**ПРЕДЛОЖЕННЫЙ ТЕКСТ**
*****

В наибольшей степени коммуникативный разрыв между Западом и Востоком актуализирован в сценах с китайской антропностью, которая мифологизирована и маркирована закрытостью, загадочностью, древностью, высокой цивилизованностью и чужестью. Китаец для Прайса не просто Другой, но фактически Чужой, с которым невозможно иметь дело. Причем древность китайской цивилизации не позволяет британцу смотреть на нее свысока, как это он делает по отношению к русским, а в еще большей степени — к коренному населению Сибири. Таким образом, китайскость, в отличие от той же японскости, которая подана как продукт вестернизации Востока, есть Восток абсолютный, ни с чем не смешанный, то есть полная противоположность Запада, не могущая быть помысленной западным человеком в качестве части Запада. Кроме того, образ Китая на границах Российской империи осложнен историко-политическим контекстом проигранной русско-японской войны, которая ослабила русские позиции в данном регионе по сравнению с концом XIX века.

В целом репрезентация этнических образов Сибири в тексте Прайса носит типизированный и схематичный характер, хотя отмечены также отдельные случаи остранения, деконструирующие этнические стереотипы.

Сноски

1Здесь и далее перевод с английского наш – авт.

*****

**ПИСЬМЕННОЕ ЗАДАНИЕ A**
Перечислите все признаки, которыми, согласно предложенному тексту, маркирована китайская антропность.

*****

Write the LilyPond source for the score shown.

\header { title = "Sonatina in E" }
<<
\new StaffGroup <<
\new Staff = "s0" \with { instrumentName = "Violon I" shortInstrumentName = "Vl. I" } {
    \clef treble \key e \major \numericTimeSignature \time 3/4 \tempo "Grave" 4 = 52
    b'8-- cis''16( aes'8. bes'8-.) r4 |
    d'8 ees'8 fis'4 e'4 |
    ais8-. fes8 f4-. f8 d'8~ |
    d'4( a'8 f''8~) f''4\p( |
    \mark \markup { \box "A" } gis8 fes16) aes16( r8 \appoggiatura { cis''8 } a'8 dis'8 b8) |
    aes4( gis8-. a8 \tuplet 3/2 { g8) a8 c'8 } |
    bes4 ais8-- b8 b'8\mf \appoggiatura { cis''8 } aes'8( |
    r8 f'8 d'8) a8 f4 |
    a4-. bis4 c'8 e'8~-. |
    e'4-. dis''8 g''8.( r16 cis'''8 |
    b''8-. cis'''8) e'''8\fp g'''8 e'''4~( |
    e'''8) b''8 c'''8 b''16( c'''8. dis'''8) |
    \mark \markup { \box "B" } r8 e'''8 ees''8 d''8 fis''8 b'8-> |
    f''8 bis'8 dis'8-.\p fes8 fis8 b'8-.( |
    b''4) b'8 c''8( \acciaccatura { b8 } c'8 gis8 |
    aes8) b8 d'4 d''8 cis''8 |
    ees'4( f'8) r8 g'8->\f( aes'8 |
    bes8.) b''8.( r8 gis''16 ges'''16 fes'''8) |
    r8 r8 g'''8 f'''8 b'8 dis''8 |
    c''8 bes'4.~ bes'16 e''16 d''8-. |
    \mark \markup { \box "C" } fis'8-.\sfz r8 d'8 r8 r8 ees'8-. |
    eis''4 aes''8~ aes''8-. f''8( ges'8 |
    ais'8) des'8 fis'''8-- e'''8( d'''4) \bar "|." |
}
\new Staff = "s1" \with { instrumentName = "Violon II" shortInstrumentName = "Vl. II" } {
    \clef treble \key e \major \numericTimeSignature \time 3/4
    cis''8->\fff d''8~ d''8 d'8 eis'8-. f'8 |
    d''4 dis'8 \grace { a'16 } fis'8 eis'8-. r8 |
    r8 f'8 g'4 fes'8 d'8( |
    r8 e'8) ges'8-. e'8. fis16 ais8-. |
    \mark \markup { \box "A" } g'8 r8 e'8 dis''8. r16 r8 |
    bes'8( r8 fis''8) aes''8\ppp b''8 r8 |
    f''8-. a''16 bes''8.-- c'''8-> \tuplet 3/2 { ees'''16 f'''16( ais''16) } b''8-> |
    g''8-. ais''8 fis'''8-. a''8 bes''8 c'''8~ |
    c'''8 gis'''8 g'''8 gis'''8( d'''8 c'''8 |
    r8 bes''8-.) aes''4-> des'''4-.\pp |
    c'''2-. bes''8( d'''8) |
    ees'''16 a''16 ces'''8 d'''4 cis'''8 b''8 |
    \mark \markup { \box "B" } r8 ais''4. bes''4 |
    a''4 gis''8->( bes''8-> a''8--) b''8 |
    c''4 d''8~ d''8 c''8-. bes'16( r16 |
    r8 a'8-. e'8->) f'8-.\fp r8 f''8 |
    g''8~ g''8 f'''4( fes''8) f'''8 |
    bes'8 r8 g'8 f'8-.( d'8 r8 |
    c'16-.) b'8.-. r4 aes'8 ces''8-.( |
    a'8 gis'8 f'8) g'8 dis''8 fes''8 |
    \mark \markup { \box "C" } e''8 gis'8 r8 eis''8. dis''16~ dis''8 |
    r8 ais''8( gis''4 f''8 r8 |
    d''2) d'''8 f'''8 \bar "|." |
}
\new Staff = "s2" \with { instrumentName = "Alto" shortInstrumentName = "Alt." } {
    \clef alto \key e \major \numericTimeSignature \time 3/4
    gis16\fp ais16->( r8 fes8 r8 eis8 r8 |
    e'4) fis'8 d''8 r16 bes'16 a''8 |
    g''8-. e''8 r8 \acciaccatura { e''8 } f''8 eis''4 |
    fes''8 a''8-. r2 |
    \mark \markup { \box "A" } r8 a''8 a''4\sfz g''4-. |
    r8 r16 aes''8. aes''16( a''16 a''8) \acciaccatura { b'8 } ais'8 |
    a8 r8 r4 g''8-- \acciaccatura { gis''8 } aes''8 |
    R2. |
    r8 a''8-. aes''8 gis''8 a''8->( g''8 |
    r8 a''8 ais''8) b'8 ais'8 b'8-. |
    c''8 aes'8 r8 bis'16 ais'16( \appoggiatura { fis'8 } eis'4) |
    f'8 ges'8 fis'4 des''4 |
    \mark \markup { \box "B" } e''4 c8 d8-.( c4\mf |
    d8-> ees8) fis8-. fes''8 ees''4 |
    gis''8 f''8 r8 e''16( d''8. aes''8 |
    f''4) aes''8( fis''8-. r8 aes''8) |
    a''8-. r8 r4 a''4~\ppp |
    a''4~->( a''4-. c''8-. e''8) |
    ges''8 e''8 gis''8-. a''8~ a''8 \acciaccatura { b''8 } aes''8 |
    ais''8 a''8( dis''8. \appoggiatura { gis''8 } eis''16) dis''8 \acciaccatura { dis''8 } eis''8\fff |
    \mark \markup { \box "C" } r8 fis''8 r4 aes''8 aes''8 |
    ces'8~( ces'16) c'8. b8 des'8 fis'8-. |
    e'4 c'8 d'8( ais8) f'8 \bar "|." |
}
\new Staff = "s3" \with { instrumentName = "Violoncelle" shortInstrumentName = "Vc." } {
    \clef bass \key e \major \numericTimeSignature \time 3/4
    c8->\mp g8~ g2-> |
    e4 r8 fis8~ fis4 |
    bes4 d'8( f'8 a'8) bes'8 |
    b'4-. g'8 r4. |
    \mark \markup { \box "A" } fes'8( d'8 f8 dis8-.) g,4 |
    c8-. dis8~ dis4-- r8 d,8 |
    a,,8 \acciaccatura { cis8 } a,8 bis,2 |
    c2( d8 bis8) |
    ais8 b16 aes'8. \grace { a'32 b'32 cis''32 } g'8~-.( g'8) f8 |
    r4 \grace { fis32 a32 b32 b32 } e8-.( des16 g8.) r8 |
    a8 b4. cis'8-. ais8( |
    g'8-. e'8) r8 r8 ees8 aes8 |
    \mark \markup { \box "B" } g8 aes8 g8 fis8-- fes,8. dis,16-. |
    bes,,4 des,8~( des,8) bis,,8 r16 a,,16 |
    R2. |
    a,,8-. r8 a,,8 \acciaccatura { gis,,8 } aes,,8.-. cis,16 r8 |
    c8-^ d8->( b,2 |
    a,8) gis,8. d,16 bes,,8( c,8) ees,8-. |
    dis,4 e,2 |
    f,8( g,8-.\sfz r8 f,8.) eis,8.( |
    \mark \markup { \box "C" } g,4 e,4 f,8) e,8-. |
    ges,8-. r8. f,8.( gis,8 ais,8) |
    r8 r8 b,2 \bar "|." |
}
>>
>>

*****

**ПИСЬМЕННОЕ ЗАДАНИЕ B**
Найдите в листинге все строки, где встречается слово «grace», и перепишите каждую из них.

**РАЗБОР РЕШЕНИЯ A**
Китайская антропность маркирована закрытостью, загадочностью, древностью, высокой цивилизованностью и чужестью.

**РАЗБОР РЕШЕНИЯ B**
    d''4 dis'8 \grace { a'16 } fis'8 eis'8-. r8 |
    ais8 b16 aes'8. \grace { a'32 b'32 cis''32 } g'8~-.( g'8) f8 |
    r4 \grace { fis32 a32 b32 b32 } e8-.( des16 g8.) r8 |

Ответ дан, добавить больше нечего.